** Activity **
What is needed is an exact retyping of each entry, pictures excluded.

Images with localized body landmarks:
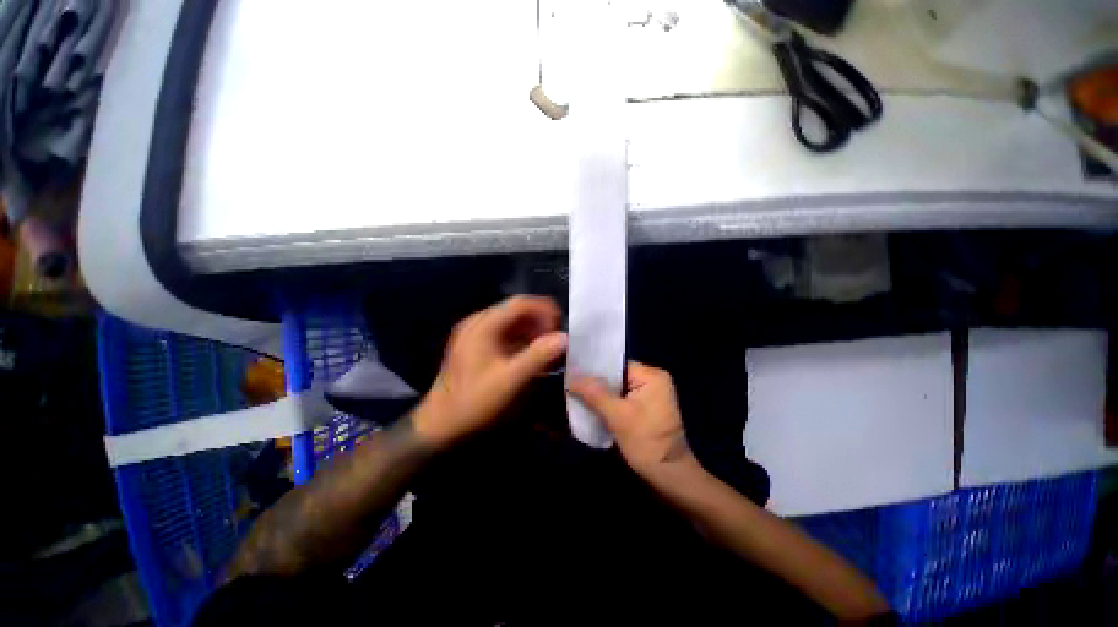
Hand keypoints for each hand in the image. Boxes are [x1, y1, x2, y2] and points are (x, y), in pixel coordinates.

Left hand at [414, 296, 567, 448]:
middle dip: (539, 321)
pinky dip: (521, 340)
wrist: (441, 423)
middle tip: (556, 339)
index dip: (544, 309)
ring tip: (547, 347)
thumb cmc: (475, 400)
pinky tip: (531, 354)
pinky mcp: (476, 345)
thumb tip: (564, 337)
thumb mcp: (510, 379)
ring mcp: (475, 333)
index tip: (561, 326)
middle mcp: (478, 322)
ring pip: (511, 322)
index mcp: (484, 325)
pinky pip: (504, 334)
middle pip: (516, 310)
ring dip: (532, 330)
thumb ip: (538, 356)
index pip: (520, 303)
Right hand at [567, 362, 695, 478]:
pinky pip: (623, 400)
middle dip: (596, 384)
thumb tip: (570, 377)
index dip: (595, 369)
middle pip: (617, 376)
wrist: (669, 477)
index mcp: (652, 375)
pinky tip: (593, 408)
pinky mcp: (647, 409)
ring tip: (578, 396)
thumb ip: (594, 393)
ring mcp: (651, 395)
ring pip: (618, 389)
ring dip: (601, 395)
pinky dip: (609, 404)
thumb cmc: (645, 443)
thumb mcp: (617, 416)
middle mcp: (654, 380)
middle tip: (572, 386)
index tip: (574, 374)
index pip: (617, 365)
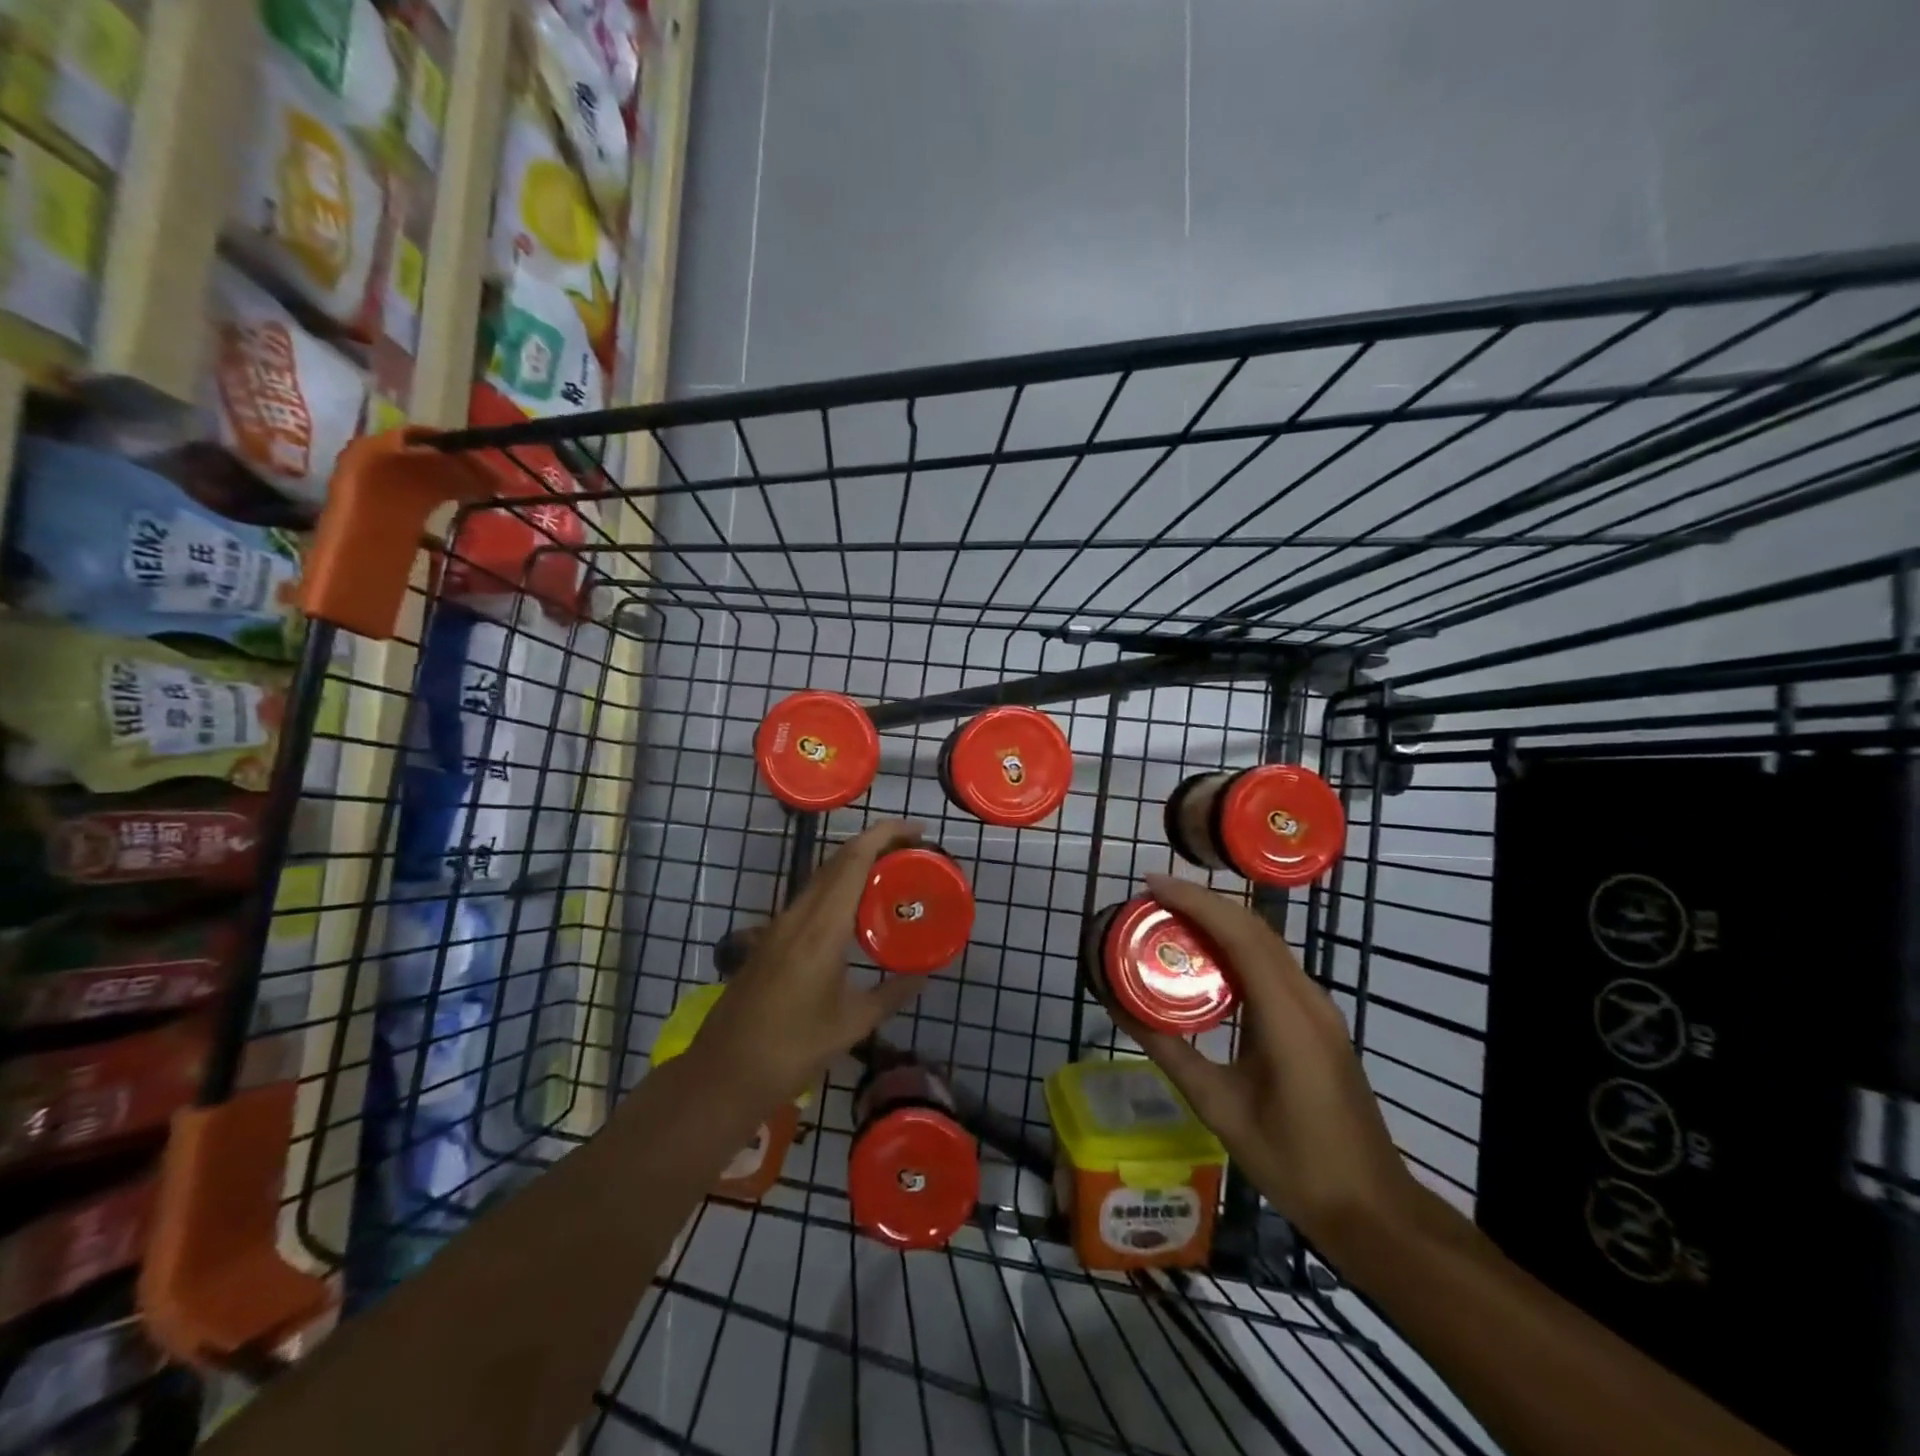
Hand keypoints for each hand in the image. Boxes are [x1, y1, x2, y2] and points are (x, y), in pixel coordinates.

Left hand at [689, 820, 927, 1109]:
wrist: (724, 1074)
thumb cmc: (792, 1051)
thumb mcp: (852, 1025)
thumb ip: (892, 994)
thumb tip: (924, 974)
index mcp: (822, 928)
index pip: (854, 860)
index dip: (886, 835)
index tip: (918, 829)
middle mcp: (798, 915)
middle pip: (838, 860)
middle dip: (877, 844)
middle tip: (915, 852)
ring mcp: (779, 926)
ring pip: (822, 877)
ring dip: (857, 865)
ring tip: (893, 875)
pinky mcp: (770, 940)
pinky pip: (811, 898)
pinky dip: (839, 889)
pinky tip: (857, 913)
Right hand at [1113, 874, 1421, 1260]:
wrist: (1371, 1209)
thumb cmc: (1293, 1162)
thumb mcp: (1218, 1106)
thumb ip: (1169, 1051)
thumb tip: (1120, 1008)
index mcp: (1287, 1015)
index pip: (1239, 934)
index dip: (1194, 900)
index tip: (1150, 884)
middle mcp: (1307, 998)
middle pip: (1253, 929)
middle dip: (1202, 903)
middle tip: (1151, 900)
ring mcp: (1318, 1009)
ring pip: (1265, 944)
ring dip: (1219, 922)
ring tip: (1170, 921)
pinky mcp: (1317, 1022)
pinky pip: (1272, 967)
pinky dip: (1235, 949)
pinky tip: (1207, 962)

** Output for this exercise **
Hand keypoints for each hand in the image. Boxes are [x1, y1, x2, y2] and points are (x, y), in pixel coordinates.

Left hand at [414, 296, 567, 448]:
middle dip: (539, 321)
pinky dip: (521, 340)
wrist: (441, 423)
middle tip: (556, 339)
index dip: (544, 309)
ring tip: (547, 347)
thumb cmc: (475, 400)
pinky tip: (531, 354)
pinky mcp: (476, 345)
thumb tip: (564, 337)
thumb mcp: (510, 379)
ring mcp: (475, 333)
index tip: (561, 326)
middle mcp: (478, 322)
ring pip: (511, 322)
index mcp: (484, 325)
pinky pip: (504, 334)
middle pip: (516, 310)
ring dip: (532, 330)
thumb ip: (538, 356)
index pip: (520, 303)
Right hand at [567, 362, 695, 478]:
pinky pip: (623, 400)
middle dip: (596, 384)
thumb tip: (570, 377)
index dip: (595, 369)
middle pip: (617, 376)
wrist: (669, 477)
index mcp: (652, 375)
pinky tip: (593, 408)
pinky mcp: (647, 409)
ring tip: (578, 396)
thumb ip: (594, 393)
ring mcp: (651, 395)
ring pip: (618, 389)
ring dip: (601, 395)
pinky dip: (609, 404)
thumb cmc: (645, 443)
thumb mcp: (617, 416)
middle mcp: (654, 380)
middle tip: (572, 386)
index tip: (574, 374)
index pip: (617, 365)
Hand keypoints for each hand in the image. Boxes are [x1, y1, x2, y2] and points are (x, y), in pixel coordinates.

Left hand at [689, 820, 927, 1109]:
wrist: (724, 1074)
thumb cmc: (792, 1051)
thumb mcp: (852, 1025)
thumb ip: (892, 994)
thumb tip: (924, 974)
index mcp: (822, 928)
index pip: (854, 860)
index dip: (886, 835)
index tip: (918, 829)
middle mcp: (798, 915)
middle pip: (838, 860)
middle dip: (877, 844)
middle tip: (915, 852)
ring mcp: (779, 926)
ring pip: (822, 877)
ring dip: (857, 865)
ring tip: (893, 875)
pinky mcp: (770, 940)
pinky pip: (811, 898)
pinky dip: (839, 889)
pinky tip: (857, 913)
Right hand at [1113, 874, 1421, 1260]:
wrist: (1371, 1209)
thumb cmc: (1293, 1162)
thumb mcp: (1218, 1106)
thumb ip: (1169, 1051)
thumb tip: (1120, 1008)
index mcp: (1287, 1015)
index pip: (1239, 934)
index dip: (1194, 900)
index tip: (1150, 884)
middle mcp: (1307, 998)
middle pip: (1253, 929)
middle dip: (1202, 903)
middle tip: (1151, 900)
ring mcp: (1318, 1009)
ring pip: (1265, 944)
ring dip: (1219, 922)
ring tip: (1170, 921)
pinky mcp: (1317, 1022)
pinky pip: (1272, 967)
pinky dip: (1235, 949)
pinky tip: (1207, 962)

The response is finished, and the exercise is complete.